● TASK PROMPT: Starting at the line with "right ankle: (617, 582)" and going on through the line with "left shoulder: (499, 509)", reproduce each line in the records below exactly and nothing more.

● Joint position lists:
>>>>
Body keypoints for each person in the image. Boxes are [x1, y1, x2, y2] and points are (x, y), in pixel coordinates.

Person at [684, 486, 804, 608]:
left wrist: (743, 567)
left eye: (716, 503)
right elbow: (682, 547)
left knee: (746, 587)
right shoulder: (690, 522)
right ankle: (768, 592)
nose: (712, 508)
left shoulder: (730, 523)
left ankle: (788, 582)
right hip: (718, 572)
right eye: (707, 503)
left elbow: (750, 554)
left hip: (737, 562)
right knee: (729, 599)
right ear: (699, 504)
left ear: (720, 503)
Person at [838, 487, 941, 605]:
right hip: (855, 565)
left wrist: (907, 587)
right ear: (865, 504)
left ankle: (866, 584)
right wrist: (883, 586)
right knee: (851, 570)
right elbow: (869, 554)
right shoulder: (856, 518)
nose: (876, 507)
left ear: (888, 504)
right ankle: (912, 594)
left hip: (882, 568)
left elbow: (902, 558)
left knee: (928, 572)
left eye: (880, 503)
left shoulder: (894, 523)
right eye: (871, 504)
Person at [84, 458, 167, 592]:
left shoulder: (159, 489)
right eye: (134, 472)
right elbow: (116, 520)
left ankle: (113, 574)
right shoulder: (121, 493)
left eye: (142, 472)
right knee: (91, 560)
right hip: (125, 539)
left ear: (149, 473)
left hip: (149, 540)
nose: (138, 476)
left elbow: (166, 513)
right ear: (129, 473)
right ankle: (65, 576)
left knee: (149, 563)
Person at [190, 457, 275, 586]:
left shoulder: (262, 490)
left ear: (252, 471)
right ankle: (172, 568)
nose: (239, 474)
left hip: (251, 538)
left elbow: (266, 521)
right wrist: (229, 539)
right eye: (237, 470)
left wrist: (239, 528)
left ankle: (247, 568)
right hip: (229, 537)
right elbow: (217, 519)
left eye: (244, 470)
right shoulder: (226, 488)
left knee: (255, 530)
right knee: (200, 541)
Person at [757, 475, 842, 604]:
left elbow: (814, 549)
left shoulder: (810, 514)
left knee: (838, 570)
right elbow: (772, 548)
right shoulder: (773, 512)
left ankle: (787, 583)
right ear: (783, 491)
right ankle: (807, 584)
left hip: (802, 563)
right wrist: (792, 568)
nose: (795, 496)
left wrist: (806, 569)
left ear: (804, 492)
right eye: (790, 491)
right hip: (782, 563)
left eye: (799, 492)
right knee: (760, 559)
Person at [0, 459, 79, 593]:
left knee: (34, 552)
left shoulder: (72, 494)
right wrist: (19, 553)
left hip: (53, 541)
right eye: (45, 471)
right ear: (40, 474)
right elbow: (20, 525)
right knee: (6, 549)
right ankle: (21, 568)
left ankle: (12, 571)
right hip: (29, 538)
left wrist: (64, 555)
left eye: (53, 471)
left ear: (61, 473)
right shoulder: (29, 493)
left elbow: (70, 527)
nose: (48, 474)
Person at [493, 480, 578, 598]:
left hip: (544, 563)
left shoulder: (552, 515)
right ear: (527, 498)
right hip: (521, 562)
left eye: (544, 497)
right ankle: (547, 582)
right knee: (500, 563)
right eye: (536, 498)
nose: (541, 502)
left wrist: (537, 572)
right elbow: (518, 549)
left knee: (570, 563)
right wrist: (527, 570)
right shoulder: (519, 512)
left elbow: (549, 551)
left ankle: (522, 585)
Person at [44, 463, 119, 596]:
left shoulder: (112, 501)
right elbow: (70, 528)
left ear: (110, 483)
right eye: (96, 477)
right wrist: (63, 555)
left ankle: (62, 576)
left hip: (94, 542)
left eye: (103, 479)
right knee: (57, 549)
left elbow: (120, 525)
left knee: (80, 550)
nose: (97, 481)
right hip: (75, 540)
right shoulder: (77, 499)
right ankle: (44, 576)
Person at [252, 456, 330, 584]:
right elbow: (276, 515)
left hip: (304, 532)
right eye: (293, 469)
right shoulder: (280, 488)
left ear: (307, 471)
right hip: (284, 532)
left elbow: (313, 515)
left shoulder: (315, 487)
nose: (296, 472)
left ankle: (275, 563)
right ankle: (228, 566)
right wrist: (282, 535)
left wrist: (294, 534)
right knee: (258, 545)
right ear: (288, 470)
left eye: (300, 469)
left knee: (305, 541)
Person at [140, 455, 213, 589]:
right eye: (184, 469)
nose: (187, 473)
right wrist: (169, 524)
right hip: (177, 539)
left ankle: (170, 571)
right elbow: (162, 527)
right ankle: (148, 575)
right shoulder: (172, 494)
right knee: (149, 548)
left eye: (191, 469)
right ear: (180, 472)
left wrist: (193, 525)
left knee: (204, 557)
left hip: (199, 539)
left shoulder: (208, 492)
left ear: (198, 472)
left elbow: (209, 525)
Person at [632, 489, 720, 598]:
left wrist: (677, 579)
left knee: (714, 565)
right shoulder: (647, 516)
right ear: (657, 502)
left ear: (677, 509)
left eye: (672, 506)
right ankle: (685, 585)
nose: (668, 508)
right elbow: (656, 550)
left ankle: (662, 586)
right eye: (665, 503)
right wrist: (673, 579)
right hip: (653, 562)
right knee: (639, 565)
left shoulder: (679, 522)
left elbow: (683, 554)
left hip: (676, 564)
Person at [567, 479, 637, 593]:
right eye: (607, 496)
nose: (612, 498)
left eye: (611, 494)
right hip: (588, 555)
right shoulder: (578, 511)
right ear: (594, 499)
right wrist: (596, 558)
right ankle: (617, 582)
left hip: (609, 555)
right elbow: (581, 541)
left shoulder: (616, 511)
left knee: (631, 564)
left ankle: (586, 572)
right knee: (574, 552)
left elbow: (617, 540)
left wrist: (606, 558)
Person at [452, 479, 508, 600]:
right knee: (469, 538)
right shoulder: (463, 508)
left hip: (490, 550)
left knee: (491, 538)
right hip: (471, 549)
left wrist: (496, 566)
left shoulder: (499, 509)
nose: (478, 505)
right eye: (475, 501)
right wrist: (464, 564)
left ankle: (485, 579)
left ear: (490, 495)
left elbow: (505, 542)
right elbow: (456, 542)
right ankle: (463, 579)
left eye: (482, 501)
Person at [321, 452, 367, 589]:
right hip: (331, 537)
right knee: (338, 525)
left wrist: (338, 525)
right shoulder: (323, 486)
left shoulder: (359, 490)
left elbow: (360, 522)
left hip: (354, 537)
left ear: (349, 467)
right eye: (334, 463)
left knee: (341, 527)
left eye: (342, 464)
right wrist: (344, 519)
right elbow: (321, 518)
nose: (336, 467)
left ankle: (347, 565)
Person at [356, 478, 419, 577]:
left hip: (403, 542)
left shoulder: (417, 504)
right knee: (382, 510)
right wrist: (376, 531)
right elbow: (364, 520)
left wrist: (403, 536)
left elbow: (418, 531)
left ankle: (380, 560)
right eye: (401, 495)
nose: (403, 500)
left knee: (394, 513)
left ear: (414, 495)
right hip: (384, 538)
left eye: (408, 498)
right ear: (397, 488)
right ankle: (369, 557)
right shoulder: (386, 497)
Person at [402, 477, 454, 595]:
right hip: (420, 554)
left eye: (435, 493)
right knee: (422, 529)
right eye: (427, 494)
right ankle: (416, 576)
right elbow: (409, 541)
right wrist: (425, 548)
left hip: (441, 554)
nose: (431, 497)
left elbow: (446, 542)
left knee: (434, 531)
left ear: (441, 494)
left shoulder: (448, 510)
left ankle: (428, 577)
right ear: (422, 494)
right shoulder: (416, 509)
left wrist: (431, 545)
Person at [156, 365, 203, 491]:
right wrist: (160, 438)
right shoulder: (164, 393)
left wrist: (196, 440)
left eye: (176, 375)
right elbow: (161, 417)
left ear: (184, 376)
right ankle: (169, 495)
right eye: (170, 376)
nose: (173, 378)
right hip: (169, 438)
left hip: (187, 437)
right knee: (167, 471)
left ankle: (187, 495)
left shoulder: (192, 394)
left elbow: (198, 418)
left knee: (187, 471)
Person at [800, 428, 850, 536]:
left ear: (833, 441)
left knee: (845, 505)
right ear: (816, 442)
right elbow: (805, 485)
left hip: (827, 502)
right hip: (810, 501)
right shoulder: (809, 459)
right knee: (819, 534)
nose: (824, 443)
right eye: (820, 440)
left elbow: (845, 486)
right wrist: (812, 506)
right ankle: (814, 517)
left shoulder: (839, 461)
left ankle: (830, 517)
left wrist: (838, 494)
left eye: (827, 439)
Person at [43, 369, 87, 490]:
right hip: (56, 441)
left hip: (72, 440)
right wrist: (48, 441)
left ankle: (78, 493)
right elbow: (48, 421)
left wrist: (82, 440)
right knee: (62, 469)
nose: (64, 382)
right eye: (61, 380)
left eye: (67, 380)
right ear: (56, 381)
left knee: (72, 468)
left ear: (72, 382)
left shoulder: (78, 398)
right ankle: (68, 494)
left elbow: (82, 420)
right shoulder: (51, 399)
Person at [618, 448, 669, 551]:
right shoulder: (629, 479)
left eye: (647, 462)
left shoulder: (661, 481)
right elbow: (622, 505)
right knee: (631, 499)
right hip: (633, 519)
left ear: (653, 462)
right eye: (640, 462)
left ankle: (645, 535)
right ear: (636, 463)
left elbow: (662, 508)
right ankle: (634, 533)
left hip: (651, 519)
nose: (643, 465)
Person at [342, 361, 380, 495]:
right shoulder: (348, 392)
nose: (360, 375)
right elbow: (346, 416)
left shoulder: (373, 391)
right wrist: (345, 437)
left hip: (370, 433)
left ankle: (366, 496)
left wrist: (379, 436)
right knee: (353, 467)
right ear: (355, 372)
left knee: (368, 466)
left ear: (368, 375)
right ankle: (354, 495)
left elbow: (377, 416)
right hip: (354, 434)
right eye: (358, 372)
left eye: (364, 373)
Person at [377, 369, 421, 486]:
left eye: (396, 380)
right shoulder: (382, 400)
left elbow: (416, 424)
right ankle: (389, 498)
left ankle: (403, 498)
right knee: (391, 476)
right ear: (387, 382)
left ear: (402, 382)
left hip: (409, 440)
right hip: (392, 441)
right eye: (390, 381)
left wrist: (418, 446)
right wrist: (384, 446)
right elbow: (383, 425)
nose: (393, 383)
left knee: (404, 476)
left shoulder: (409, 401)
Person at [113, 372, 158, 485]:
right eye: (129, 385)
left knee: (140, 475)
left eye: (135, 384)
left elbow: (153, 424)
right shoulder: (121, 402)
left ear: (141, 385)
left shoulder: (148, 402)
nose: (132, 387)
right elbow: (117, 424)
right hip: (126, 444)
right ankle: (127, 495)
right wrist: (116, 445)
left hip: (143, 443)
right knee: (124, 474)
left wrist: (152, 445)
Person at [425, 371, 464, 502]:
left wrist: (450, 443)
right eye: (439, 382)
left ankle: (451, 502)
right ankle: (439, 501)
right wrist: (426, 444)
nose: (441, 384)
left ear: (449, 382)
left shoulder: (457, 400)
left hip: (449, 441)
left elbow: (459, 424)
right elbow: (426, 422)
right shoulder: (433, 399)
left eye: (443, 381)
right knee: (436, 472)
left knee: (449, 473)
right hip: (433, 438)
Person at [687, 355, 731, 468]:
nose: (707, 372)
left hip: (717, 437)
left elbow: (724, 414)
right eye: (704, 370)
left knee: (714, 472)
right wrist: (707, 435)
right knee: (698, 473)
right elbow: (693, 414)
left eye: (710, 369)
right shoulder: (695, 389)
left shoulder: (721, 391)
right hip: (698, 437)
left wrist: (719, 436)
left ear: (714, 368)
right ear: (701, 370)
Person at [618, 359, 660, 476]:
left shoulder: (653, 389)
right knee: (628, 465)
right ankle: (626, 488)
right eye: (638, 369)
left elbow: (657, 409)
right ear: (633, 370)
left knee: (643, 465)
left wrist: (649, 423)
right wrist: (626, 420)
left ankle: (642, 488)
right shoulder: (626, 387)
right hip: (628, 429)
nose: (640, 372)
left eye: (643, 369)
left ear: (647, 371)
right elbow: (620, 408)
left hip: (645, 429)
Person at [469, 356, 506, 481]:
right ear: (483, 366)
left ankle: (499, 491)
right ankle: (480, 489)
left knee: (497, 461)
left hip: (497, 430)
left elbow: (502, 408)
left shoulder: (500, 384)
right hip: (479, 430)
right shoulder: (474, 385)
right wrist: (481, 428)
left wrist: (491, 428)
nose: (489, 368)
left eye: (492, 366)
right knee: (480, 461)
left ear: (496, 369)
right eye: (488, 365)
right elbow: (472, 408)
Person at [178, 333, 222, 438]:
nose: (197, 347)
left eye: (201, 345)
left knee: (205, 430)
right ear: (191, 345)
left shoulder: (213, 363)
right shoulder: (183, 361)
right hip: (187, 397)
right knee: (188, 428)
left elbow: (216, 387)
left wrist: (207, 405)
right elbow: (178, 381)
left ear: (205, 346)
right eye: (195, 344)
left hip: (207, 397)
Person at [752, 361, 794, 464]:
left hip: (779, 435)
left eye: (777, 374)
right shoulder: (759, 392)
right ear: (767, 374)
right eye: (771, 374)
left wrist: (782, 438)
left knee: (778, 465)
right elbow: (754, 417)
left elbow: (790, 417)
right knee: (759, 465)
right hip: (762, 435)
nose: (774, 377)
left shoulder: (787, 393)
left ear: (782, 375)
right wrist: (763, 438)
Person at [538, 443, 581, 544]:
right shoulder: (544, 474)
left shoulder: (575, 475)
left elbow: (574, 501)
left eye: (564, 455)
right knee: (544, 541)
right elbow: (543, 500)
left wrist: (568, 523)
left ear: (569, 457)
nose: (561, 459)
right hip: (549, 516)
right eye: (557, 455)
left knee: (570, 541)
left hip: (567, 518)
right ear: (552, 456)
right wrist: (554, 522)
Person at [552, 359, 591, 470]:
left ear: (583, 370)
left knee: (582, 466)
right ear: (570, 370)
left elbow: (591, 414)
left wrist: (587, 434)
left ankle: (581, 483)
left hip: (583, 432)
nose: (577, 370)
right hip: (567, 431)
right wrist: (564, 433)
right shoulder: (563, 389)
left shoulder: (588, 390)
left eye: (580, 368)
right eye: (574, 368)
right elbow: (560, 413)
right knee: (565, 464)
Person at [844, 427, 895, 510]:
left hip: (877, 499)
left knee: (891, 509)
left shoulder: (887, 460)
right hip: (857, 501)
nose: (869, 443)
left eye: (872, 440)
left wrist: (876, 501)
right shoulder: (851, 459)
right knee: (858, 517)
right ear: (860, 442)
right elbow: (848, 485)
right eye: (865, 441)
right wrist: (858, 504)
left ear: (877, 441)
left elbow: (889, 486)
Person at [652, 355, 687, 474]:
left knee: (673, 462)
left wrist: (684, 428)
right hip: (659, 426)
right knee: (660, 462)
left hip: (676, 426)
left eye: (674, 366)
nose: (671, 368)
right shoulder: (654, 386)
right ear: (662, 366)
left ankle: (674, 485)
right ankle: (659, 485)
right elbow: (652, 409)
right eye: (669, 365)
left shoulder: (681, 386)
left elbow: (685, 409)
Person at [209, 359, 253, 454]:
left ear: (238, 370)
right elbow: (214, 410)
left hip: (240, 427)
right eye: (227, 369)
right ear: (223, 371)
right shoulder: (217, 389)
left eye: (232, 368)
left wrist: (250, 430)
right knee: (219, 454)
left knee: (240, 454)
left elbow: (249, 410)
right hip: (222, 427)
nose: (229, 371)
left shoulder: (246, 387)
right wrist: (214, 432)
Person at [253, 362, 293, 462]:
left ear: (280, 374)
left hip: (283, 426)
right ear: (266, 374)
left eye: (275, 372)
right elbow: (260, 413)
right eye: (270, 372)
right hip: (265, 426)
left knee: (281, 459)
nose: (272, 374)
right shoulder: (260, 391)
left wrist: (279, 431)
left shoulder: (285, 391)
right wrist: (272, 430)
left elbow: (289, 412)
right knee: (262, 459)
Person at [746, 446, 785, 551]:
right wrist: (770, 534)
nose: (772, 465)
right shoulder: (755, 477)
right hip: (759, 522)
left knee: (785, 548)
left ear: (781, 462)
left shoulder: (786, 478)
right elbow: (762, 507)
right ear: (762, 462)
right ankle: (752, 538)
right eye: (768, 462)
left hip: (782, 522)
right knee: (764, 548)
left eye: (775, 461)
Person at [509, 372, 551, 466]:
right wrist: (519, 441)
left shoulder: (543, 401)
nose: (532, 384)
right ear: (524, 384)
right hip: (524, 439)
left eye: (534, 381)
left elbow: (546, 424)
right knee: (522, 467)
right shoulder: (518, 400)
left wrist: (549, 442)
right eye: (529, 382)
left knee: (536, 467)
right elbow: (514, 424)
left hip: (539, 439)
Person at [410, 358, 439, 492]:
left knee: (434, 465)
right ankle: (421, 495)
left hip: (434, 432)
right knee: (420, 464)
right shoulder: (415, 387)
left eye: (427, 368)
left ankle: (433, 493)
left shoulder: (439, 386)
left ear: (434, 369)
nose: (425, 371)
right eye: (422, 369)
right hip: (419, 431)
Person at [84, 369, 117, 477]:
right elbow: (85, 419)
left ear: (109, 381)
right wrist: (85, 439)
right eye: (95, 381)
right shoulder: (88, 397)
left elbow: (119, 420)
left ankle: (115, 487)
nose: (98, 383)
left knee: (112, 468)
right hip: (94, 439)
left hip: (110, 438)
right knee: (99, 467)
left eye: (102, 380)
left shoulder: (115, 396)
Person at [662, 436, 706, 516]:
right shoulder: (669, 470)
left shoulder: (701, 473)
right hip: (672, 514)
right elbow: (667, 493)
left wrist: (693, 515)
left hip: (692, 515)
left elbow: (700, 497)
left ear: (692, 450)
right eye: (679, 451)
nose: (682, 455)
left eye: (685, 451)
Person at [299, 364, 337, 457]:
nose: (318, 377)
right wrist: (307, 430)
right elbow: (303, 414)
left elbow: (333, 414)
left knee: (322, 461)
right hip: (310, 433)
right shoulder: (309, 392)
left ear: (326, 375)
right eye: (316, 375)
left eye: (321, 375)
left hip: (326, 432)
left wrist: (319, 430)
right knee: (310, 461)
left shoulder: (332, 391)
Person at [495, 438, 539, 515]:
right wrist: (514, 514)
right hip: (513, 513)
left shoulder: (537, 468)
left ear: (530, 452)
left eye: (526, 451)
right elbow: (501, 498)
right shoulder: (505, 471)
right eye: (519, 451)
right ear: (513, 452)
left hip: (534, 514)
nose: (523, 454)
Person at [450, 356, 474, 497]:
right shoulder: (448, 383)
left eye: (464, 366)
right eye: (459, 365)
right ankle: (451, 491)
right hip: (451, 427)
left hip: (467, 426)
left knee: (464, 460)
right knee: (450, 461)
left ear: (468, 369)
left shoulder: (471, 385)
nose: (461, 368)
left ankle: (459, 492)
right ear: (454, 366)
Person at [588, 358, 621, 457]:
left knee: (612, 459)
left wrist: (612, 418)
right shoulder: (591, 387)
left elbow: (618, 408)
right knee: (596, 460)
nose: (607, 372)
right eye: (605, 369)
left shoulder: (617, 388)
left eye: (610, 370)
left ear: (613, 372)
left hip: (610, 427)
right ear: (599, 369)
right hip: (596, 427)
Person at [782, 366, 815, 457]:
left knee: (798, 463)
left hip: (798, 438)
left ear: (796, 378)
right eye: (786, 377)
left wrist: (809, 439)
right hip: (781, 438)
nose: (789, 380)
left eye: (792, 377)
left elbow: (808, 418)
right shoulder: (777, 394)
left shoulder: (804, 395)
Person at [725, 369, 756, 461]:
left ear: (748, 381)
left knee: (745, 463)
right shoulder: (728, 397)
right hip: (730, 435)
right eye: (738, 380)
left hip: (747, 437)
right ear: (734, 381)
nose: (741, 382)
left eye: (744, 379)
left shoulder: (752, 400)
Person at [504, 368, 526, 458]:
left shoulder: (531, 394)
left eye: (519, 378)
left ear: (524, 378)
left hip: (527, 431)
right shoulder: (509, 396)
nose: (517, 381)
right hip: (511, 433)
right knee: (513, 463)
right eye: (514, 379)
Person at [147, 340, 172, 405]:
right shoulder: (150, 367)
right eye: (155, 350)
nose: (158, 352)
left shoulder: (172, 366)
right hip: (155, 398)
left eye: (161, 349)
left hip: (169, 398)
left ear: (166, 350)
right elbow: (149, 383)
<<<<
● EXERCISE OUTPUT:
right ankle: (617, 582)
left hip: (609, 555)
right elbow: (581, 541)
left shoulder: (616, 511)
left knee: (631, 564)
left ankle: (586, 572)
right knee: (574, 552)
left elbow: (617, 540)
left wrist: (606, 558)
Person at [452, 479, 508, 600]:
right knee: (469, 538)
right shoulder: (463, 508)
left hip: (490, 550)
left knee: (491, 538)
right hip: (471, 549)
left wrist: (496, 566)
left shoulder: (499, 509)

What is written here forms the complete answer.